The problem: Write a continuation of the text on Digital Product Passports for the metal industry, starting after its last sentence.

Provided text:
+++++

Why early Digital Product Passports are about profits and market access, with compliance following close behind

Executive Summary
The EU’s Ecodesign for Sustainable Products Regulation (ESPR) will fundamentally change how metal products are documented, traded, and accessed in European markets. While full enforcement is approaching in stages, procurement requirements are already shifting. For metal manufacturers, Digital Product Passports are quickly becoming a condition for market access rather than a future compliance task.
Protag enables manufacturers to prepare early — without adding complexity. Protag does not replace existing ERP, quality, or sustainability systems. Instead, it connects them, automatically pulling relevant product and process data and structuring it into Digital Product Passports that are ready for ESPR and beyond.
By closing data gaps through automation, Protag significantly reduces manual documentation work, lowers compliance overhead, and frees up internal resources across operations, sustainability, and sales. At the same time, structured and trusted product data strengthens customer relationships, accelerates sales processes, and unlocks access to future markets where traceability and verified sustainability are expected.
For the metal industry, early DPP adoption is not just about regulatory readiness — it is a strategic opportunity to reduce costs, increase profitability, and position the company as a preferred, future-ready supplier. Protag delivers the infrastructure to make this transition seamless, scalable, and commercially valuable.
Structural shift in the EU and beyond
The European metal industry is approaching a structural shift that will redefine how products are documented, traded, and valued. Driven by the EU’s sustainability ambitions, the Ecodesign for Sustainable Products Regulation (ESPR) introduces Digital Product Passports (DPPs) as a new foundation for market access.
For manufacturers of steel, aluminium, copper, and other metals, this change is often framed as a compliance challenge. In reality, it is something far more strategic. ESPR is not just about regulation, it is about how value is proven and transferred in future markets.
This is exactly where Protag creates its value. Not by adding another system or layer of bureaucracy, but by quietly connecting what manufacturers already have, and turning fragmented data into a commercial advantage.
ESPR is changing what “market ready” means
Under ESPR, products placed on the EU market will increasingly need to be accompanied by structured, machine-readable information. For the metal industry, this means that material composition, origin, recycled content, carbon footprint, and key process documentation must be accessible through a Digital Product Passport.

+++++

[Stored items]
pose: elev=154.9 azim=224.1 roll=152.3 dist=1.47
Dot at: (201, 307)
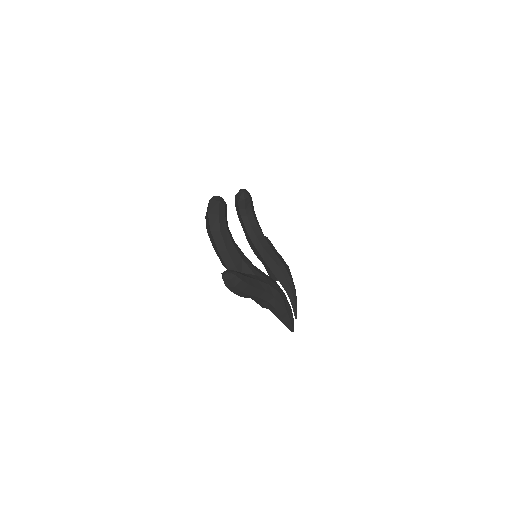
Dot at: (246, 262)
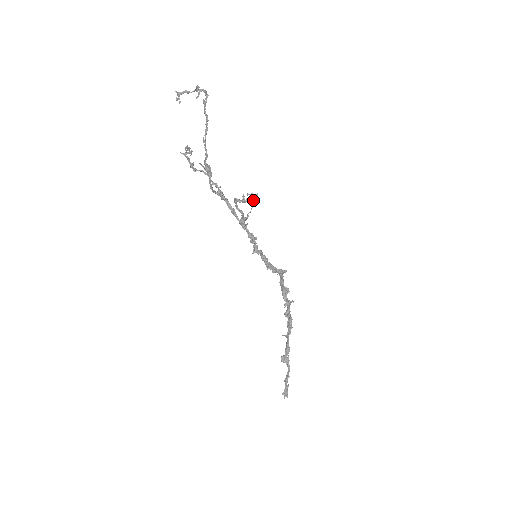
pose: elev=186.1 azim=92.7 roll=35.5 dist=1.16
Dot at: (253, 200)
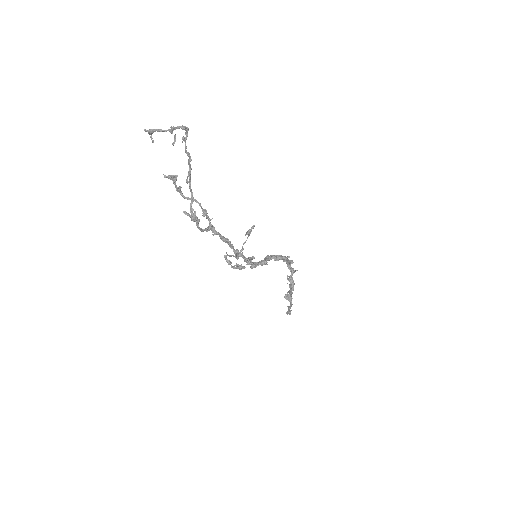
Dot at: (249, 234)
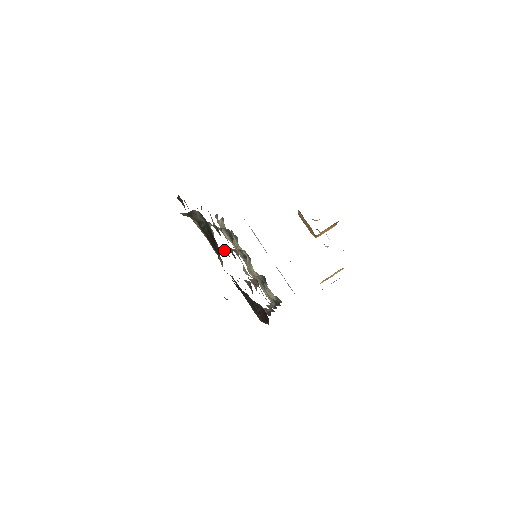
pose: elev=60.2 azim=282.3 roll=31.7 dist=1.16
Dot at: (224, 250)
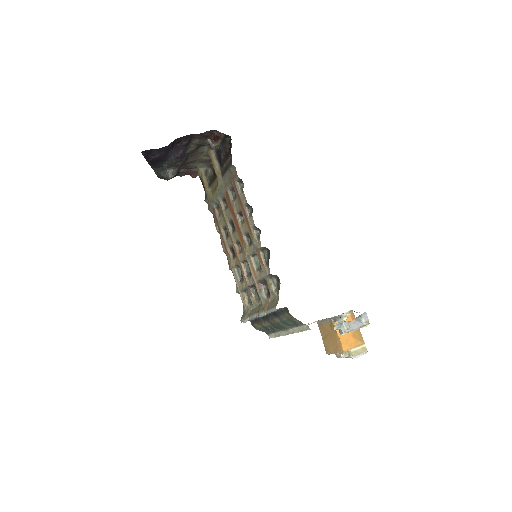
Dot at: (225, 210)
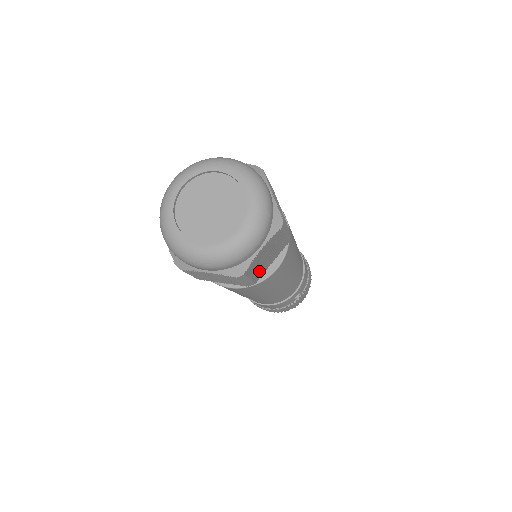
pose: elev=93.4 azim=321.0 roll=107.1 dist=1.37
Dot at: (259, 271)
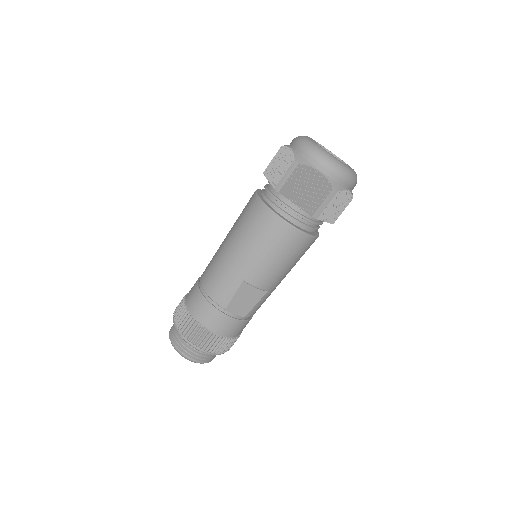
Dot at: occluded
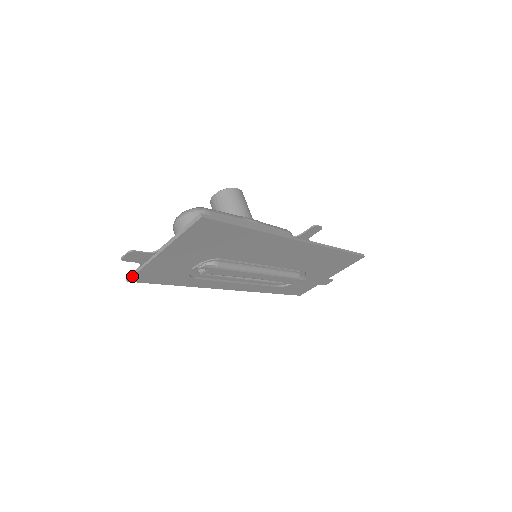
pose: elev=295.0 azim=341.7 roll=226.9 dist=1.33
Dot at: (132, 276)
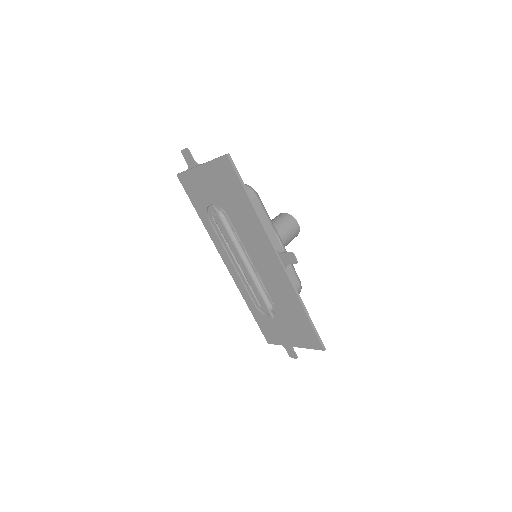
Dot at: (180, 173)
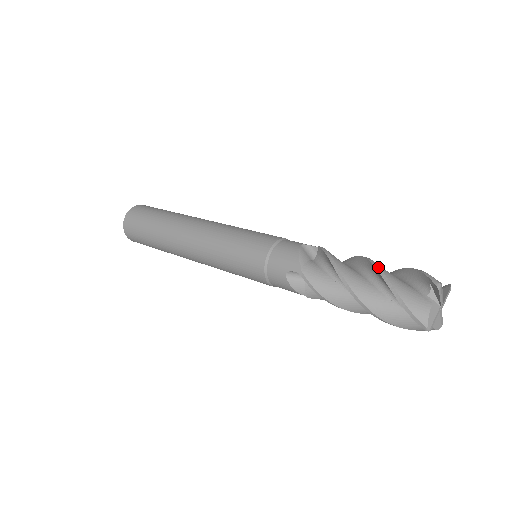
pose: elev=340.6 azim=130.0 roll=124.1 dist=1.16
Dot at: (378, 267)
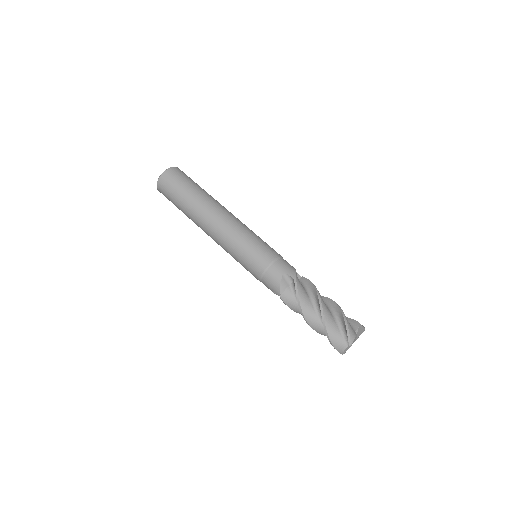
Dot at: (323, 318)
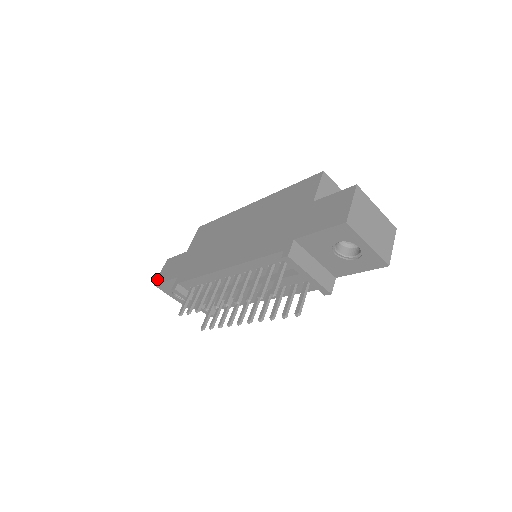
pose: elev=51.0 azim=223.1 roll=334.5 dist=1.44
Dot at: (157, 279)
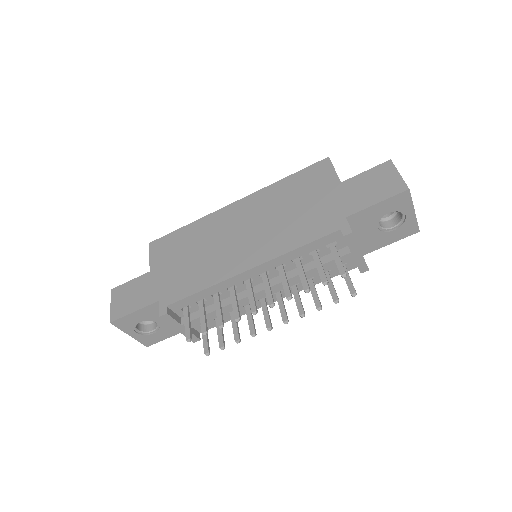
Dot at: (111, 314)
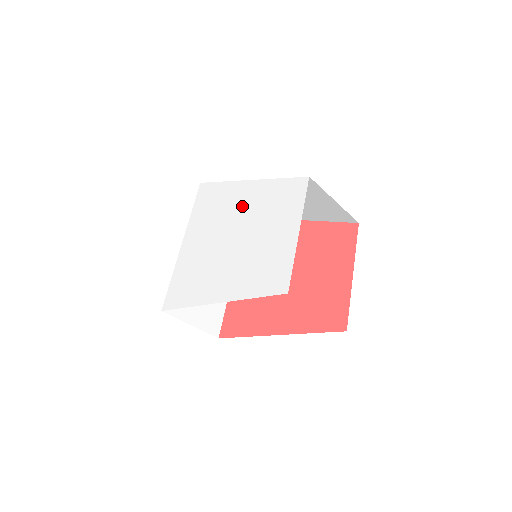
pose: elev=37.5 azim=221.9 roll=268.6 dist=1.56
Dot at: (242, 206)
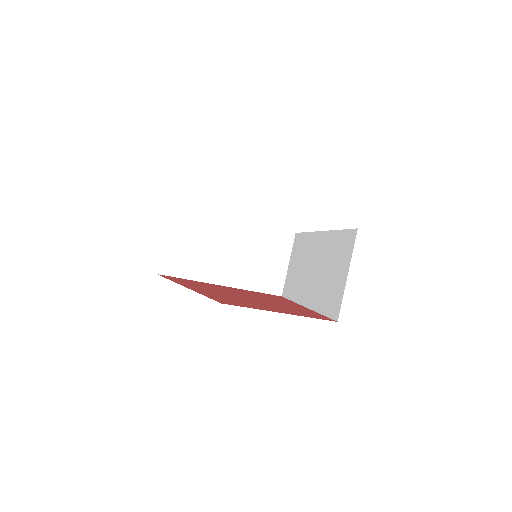
Dot at: occluded
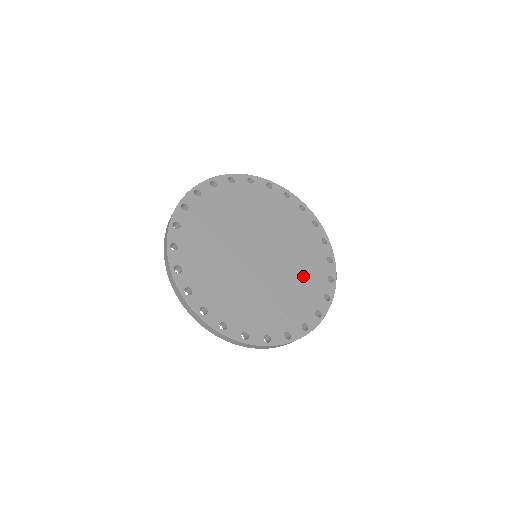
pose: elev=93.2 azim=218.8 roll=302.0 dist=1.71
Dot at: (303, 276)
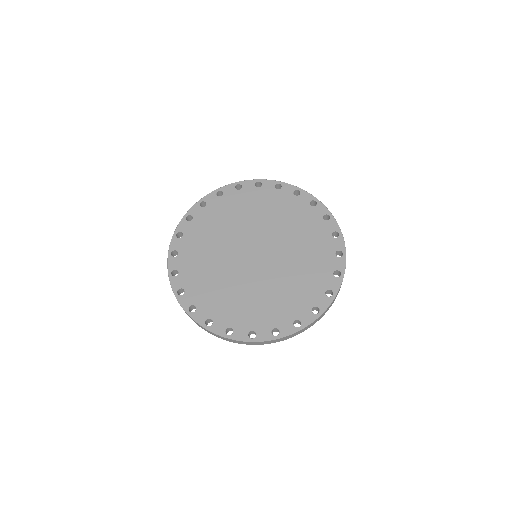
Dot at: (296, 227)
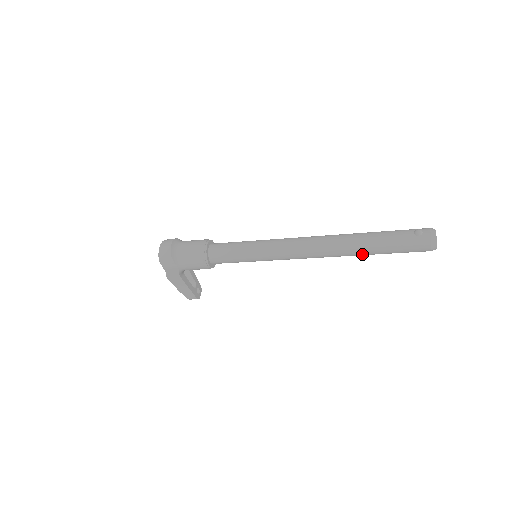
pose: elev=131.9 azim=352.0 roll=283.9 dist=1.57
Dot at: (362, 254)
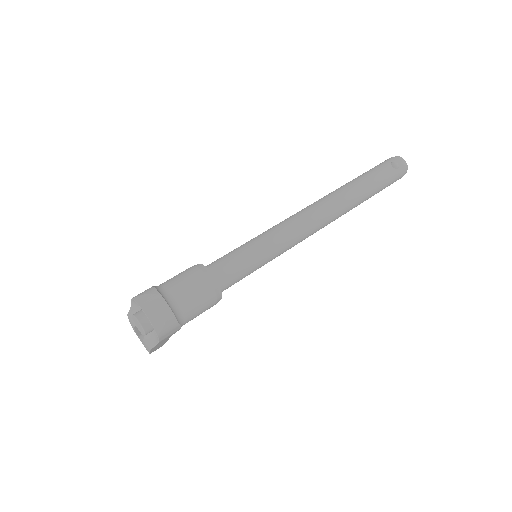
Dot at: (357, 205)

+++++

Response for this exercise:
The regulation is being developed and rolled out under the framework of the European Union, with metals identified as one of the priority product categories due to their environmental impact and central role in European industry.
While mandatory enforcement is still approaching in stages, procurement requirements are moving faster than legislation. Large buyers, infrastructure projects, and public tenders are already beginning to demand traceability, documentation, and verified sustainability data. In practice, this means that DPP readiness is becoming a prerequisite for doing business, long before ESPR formally requires it in 2028.
Expected timeline (metals – indicative)
• 2025–2026: delegated acts & pilot requirements
• 2026–2027: voluntary adoption becomes procurement advantage
• 2027–2028: mandatory DPP requirements for prioritized metal categories
• 2028+: full enforcement and cross-border market dependency
The real challenge: data exists, but it is disconnected
Most metal manufacturers already generate vast amounts of relevant data. ERP systems track production and batches. Quality systems document testing and certifications. Sustainability teams prepare carbon calculations and environmental declarations. Sales teams respond to customer documentation requests on a daily basis.
The problem is not missing information.
The problem is that this information lives in silos.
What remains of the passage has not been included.